Genetic constraint, non-independence of traits and consequences of adaptive evolution in acridid grasshoppers

Abstract

Evolutionary trajectories of quantitative traits are influenced by the underlying genetic architecture of such traits. But traits do not occur in isolation, and the genetic covariation between traits can be statistically summarized by the additive genetic variance covariance matrix, G. I studied the evolution of G for five morphological traits which are conserved, and five song traits which are presumably under sexual selection, using a half-sib breeding design in grasshoppers. I also studied male indirect genetic effects (IGEs) under a potential sexual conflict scenario in a grasshopper, as IGEs can manipulate female reproductive traits to maximize fitness because of conflicting evolutionary interests over trade-offs between current and future reproduction.

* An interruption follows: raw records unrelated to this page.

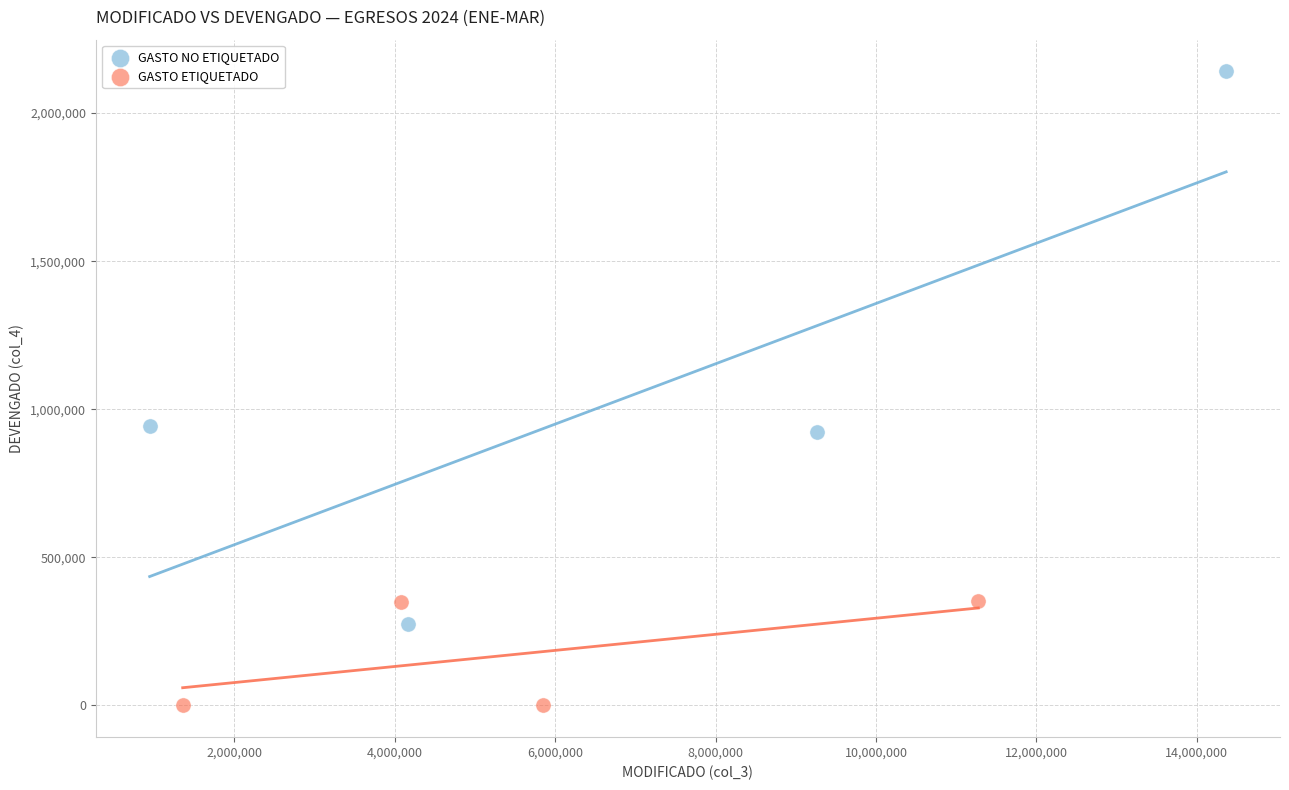

Which series has the largest Y range (max minus min)?

GASTO NO ETIQUETADO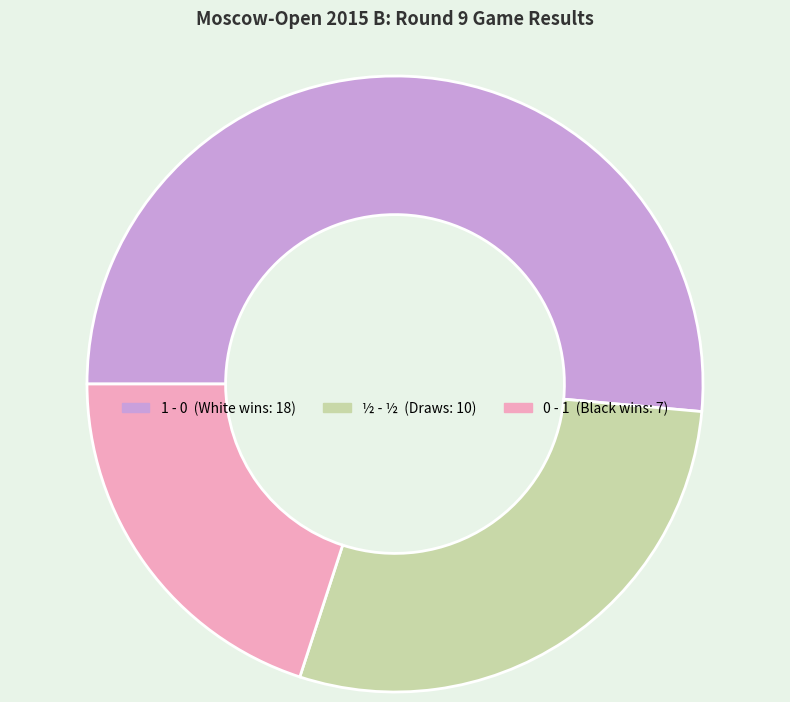

Is there a majority slice in this chart?

Yes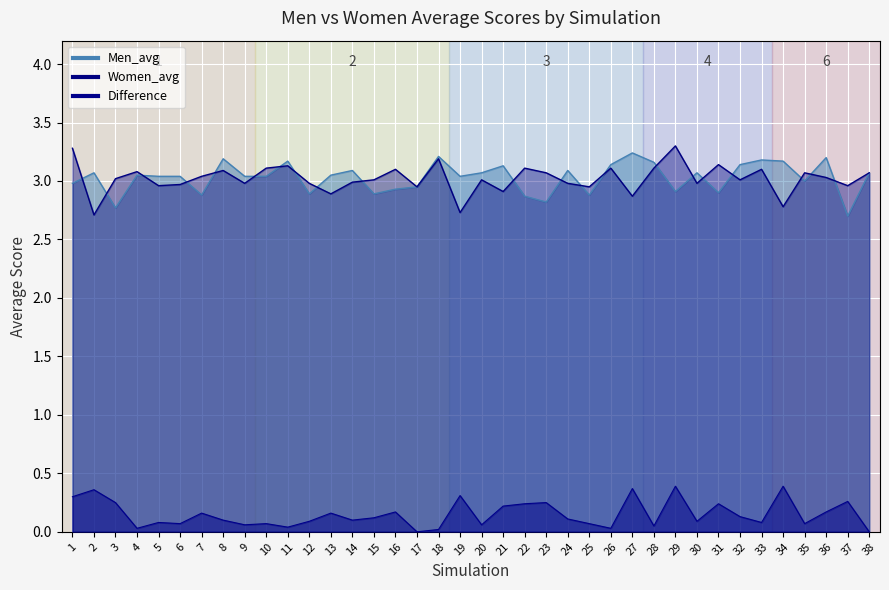

True or false: Women_avg has a value of 4.3 at 6.

False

I found that G matrices have diverged in shape and orientation for both conserved morphological traits and variable song traits. The differentiation in morphology has been along wing length, and the G matrix of the most distant species is the most different. Evolutionary trajectories of both the song and morphology seem to be directly influenced by selection. I also found IGEs were high initially after mating, but they tapered with time. Hence, the phenotypic evolution of female reproductive traits will be influenced mostly by direct selection on female additive genetic variance rather than indirectly on male IGEs.